Color, 1984, 88 mins.

Directed by Jonathan Demme

Starring Talking Heads / Produced by Gary Goetzman / Cinematography by Jordan Cronenweth

Format: DVD - Palm (MSRP $24.95)

Letterboxed (1.85:1) (16x9 enhanced) / Dolby Digital 5.1

The concert film against which all others should be judged, Jonathan Demme's buoyant Stop Making Sense presents the group Talking Heads at their creative and physical peak, right after the release of their remarkable Speaking in Tongues album. However, this is more than just a filmed concert; by eschewing the conventional audience reaction shots, flashy cutting, and trendy process effects shots, Demme managed to craft a sleek, powerful, and invigorating work of cinema which, along with The Song Remains the Same, Home of the Brave, and The Cure in Orange, has justifiably gone on to become a bona fide cult item in its own right.

Frontman David Byrne (who conceived the show) opens up performing the jittery "Psycho Killer" in front of a boom box on an empty stage; with each song, he's successively joined by other band members Tina Weymouth, Chris Frantz, and Jerry Harrison, with backing by vocalists Lynn Mabry and Ednah Holt and instrumental performances by Bernie Worrell, Alex Weir, and Steve Scales. Each song becomes its own unique visual/sonic experience: the eerie slideshow and lamp dance of "Naive Melody (This Must Be the Place)," Byrne's wobbling oversized suit during "Girlfriend Is Better," and the head-slapping intensity of "Once in a Lifetime" are just a few of the highlights. Even when Byrne leaves the stage for the remaining members (Tom Tom Club) to do "Genius of Love," the conceptual strands of the film and live performance amazingly remain intact. By the final two numbers, even the most repressed viewers should be tapping their feet along with the audience.

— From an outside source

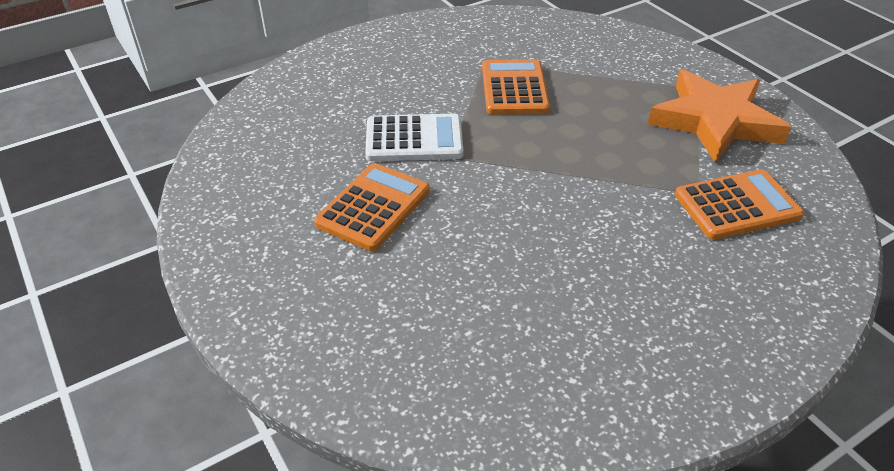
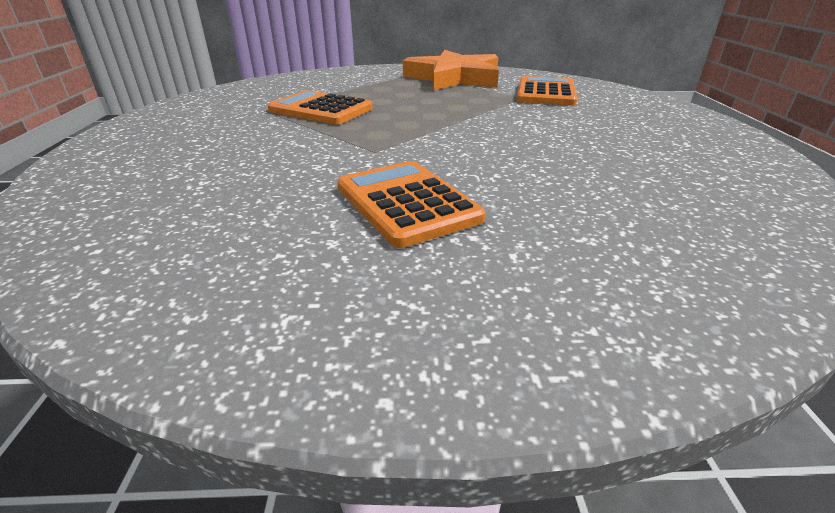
camera: 60 degrees left, 10 degrees down
(414, 139) = (323, 158): white calculator -> none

Shot over a period of three days in Hollywood, this film looks like no other and should have been more influential than it has been. While MTV continues to stick to those annoying overhead swooping crane shots and tiresome, whiplash editing, Demme and company show how it should be done. Interestingly, Demme pared down this formula even more for his recent Robyn Hitchcock concert film, Storefront Hitchcock (which really needs to get a video release soon). Long unavailable outside of RCA/Columbia's long unavailable, smudgy VHS release and a pricey Japanese laserdisc import, Stop Making Sense has now finally gotten the special edition treatment on DVD. The three extra songs included on the VHS version ("Cities," "Big Business," and "I Zimbra") are added as a bonus feature, along with the reissue trailer and a hilarious, homemade video interview with Bryne interviewing himself in various wacko disguises. The anamorphic image quality is very good, especially considering the shooting conditions, with rich shadows and gorgeous colors (love those reds!). The sound has been remixed into a standard 5.1 version, a "studio" 5.1 remix (tighter and a little louder, thus more intimate), and the original surround mix. There isn't a huge difference between the three, and audiophiles will probably find the basic 5.1 mix to be the most preferable. Demme and all of the band members provide commentary, which had to be recorded separately at different studios (most likely due to extreme friction between Byrne and the rest of the group in the past few years). The commentary is generally well edited if a little choppy and cold, obviously, due to the circumstances. A great little package overall, and highly recommended.